ENTRELINHAS DO SENTIR

“Quando se pretende falar em Poesia é necessário buscar a linguagem da Confraternidade. Porque esta é a plenitude do sentimento amoroso do humano – em sua entrega ao outro – mesmo que o conteúdo com que o poeta o traga à tona seja até abjeto, capaz de provocar indignação ou repulsa. Tem-se a Poesia como algo doce. Ainda que não seja flor, e sim, espinho, dardo, gume capaz de provocar lacerações por sua capacidade de vômito e expressão, especialmente quanto à opressão do valor Liberdade. Tudo que não seja para a construção da felicidade da criatura humana não é da destinação poética... O poema “O bicho”, de Manuel Bandeira, ao retratar a miséria humana e a fome, tem o mesmo sentir: proscrever o que é abjeto. O sofrimento de Cristo, nos mistérios dolorosos, é a representação do que o Amor pode e deve: a absolvição espiritual por meio do sofrer dilacerações no corpo para parir o perdão a si próprio. E mais: por amor ao outro, ao próximo presente ou futuro. É uma pena que especialmente no lírico-amoroso, o naipe feminino, normalmente, veja o amar como possessão, e assim o tente retratar em versos que não vão além do possessivo da paixão. Porque, no amar, o sentir não pensa...”. Joaquim Moncks, in A PALAVRA FRATERNA.

– Do livro FABRICAÇÃO DO REAL, 2013.

http://www.recantodasletras.com.br/ensaios/4451434

– Marilú Duarte, através de e-mail, em 26/08/2013.

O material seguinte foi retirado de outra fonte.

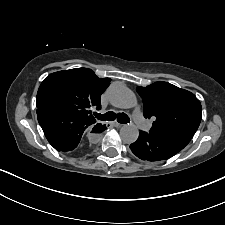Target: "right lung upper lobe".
I'll return each mask as SVG.
<instances>
[{
  "instance_id": "obj_1",
  "label": "right lung upper lobe",
  "mask_w": 225,
  "mask_h": 225,
  "mask_svg": "<svg viewBox=\"0 0 225 225\" xmlns=\"http://www.w3.org/2000/svg\"><path fill=\"white\" fill-rule=\"evenodd\" d=\"M109 84V78H98L86 68L55 72L41 83L36 106L84 118L95 125L91 109L100 110L101 94Z\"/></svg>"
}]
</instances>
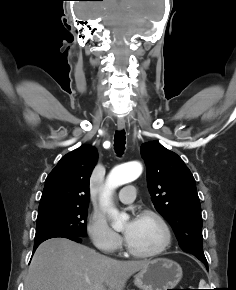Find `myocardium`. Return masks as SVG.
I'll return each mask as SVG.
<instances>
[{
  "label": "myocardium",
  "instance_id": "obj_1",
  "mask_svg": "<svg viewBox=\"0 0 236 290\" xmlns=\"http://www.w3.org/2000/svg\"><path fill=\"white\" fill-rule=\"evenodd\" d=\"M139 217H150L153 218L161 227L162 232H163V241L162 243L154 250L151 251H139L134 249L126 240L125 246L127 252L137 258H153L161 255L164 251H166L172 241V233L171 229L165 220V218L158 213L157 211L151 210V209H145L142 210L139 213Z\"/></svg>",
  "mask_w": 236,
  "mask_h": 290
}]
</instances>
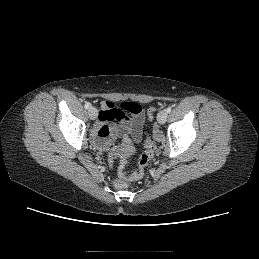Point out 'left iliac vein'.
<instances>
[{"label":"left iliac vein","mask_w":259,"mask_h":259,"mask_svg":"<svg viewBox=\"0 0 259 259\" xmlns=\"http://www.w3.org/2000/svg\"><path fill=\"white\" fill-rule=\"evenodd\" d=\"M167 117H168V113L166 112V110H161L157 115L158 123L164 124L167 120Z\"/></svg>","instance_id":"4c4485c4"}]
</instances>
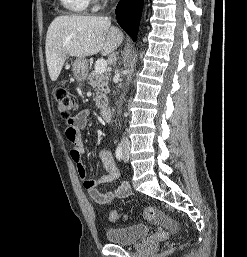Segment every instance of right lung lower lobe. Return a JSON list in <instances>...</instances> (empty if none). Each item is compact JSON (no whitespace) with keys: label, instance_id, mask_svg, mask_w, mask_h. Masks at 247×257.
<instances>
[{"label":"right lung lower lobe","instance_id":"1","mask_svg":"<svg viewBox=\"0 0 247 257\" xmlns=\"http://www.w3.org/2000/svg\"><path fill=\"white\" fill-rule=\"evenodd\" d=\"M143 8V0H121L116 7V18L119 25L134 40Z\"/></svg>","mask_w":247,"mask_h":257}]
</instances>
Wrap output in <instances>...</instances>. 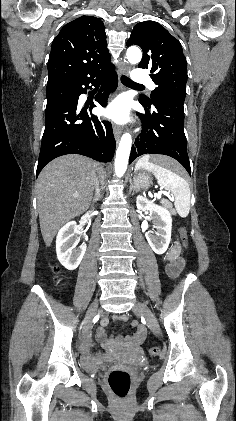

O conceito de amor para Freud é uma ampliação do conceito de sexualidade, definido como um conjunto de processos mentais internos que dirigem a libido do indivíduo para um objeto, com objetivo de obter satisfação. Sigmund Freud descreveu o instinto amoroso chamado Eros, o qual inclui: amor a si mesmo, aos pais, aos filhos, à humanidade, ao saber e aos objetos abstratos. Frente ao texto que me instiga ao presente ensaio, atenho-me ao poema “O Bicho”, de Manuel Bandeira, que revela na figura exposta toda uma angústia existencial quanto ao sentido da vida. É impossível o poeta eximir-se, pois a legitimidade do que escreve está nas entrelinhas do seu sentir. Ninguém poderá falar do sofrimento de Cristo se não o tiver representado dentro de si, ou perdoar a si próprio se não tiver assimilado sua real culpa. Tudo se situa no consciente e inconsciente, e ambos necessitam ser acionados para o "fazer poético". Todo o escritor busca conexões lógicas e congruentes entre a causa e o efeito do que vai expor, mesmo que nas contradições e paradoxos, o retrato exposto obtenha dualidade. Assim como o analista deve conhecer as contribuições teóricas de distintos autores de variadas correntes psicanalíticas, o mesmo deve acontecer com o poeta para construir livremente a sua verdadeira identidade, respeitando o seu estilo pessoal. "Porque, no amar, o sentir não pensa." . Fernando Pessoa, o menestrel da lusitanidade, no amor, se expressa com muita magia dizendo: "Porque quem ama nunca sabe o que ama/Nem sabe porque ama, nem o que é amar/Amar é a eterna inocência,/E a única inocência, não pensar"... Podemos definir o amor como um sentimento de alteridade e desejo, que nos coloca de frente para a vida, um pensar sem pensar-se, um sentir sem permitir-se, um querer sem querer, um misturar-se sem definir-se, um arriscar-se, sem ousar questionar, enfim, uma verdadeira aventura do entregar-se sem reservas. Marilú.

– Do livro O IMORTAL ALÉM DA PALAVRA. Joaquim Moncks / Marilú Duarte, 2013.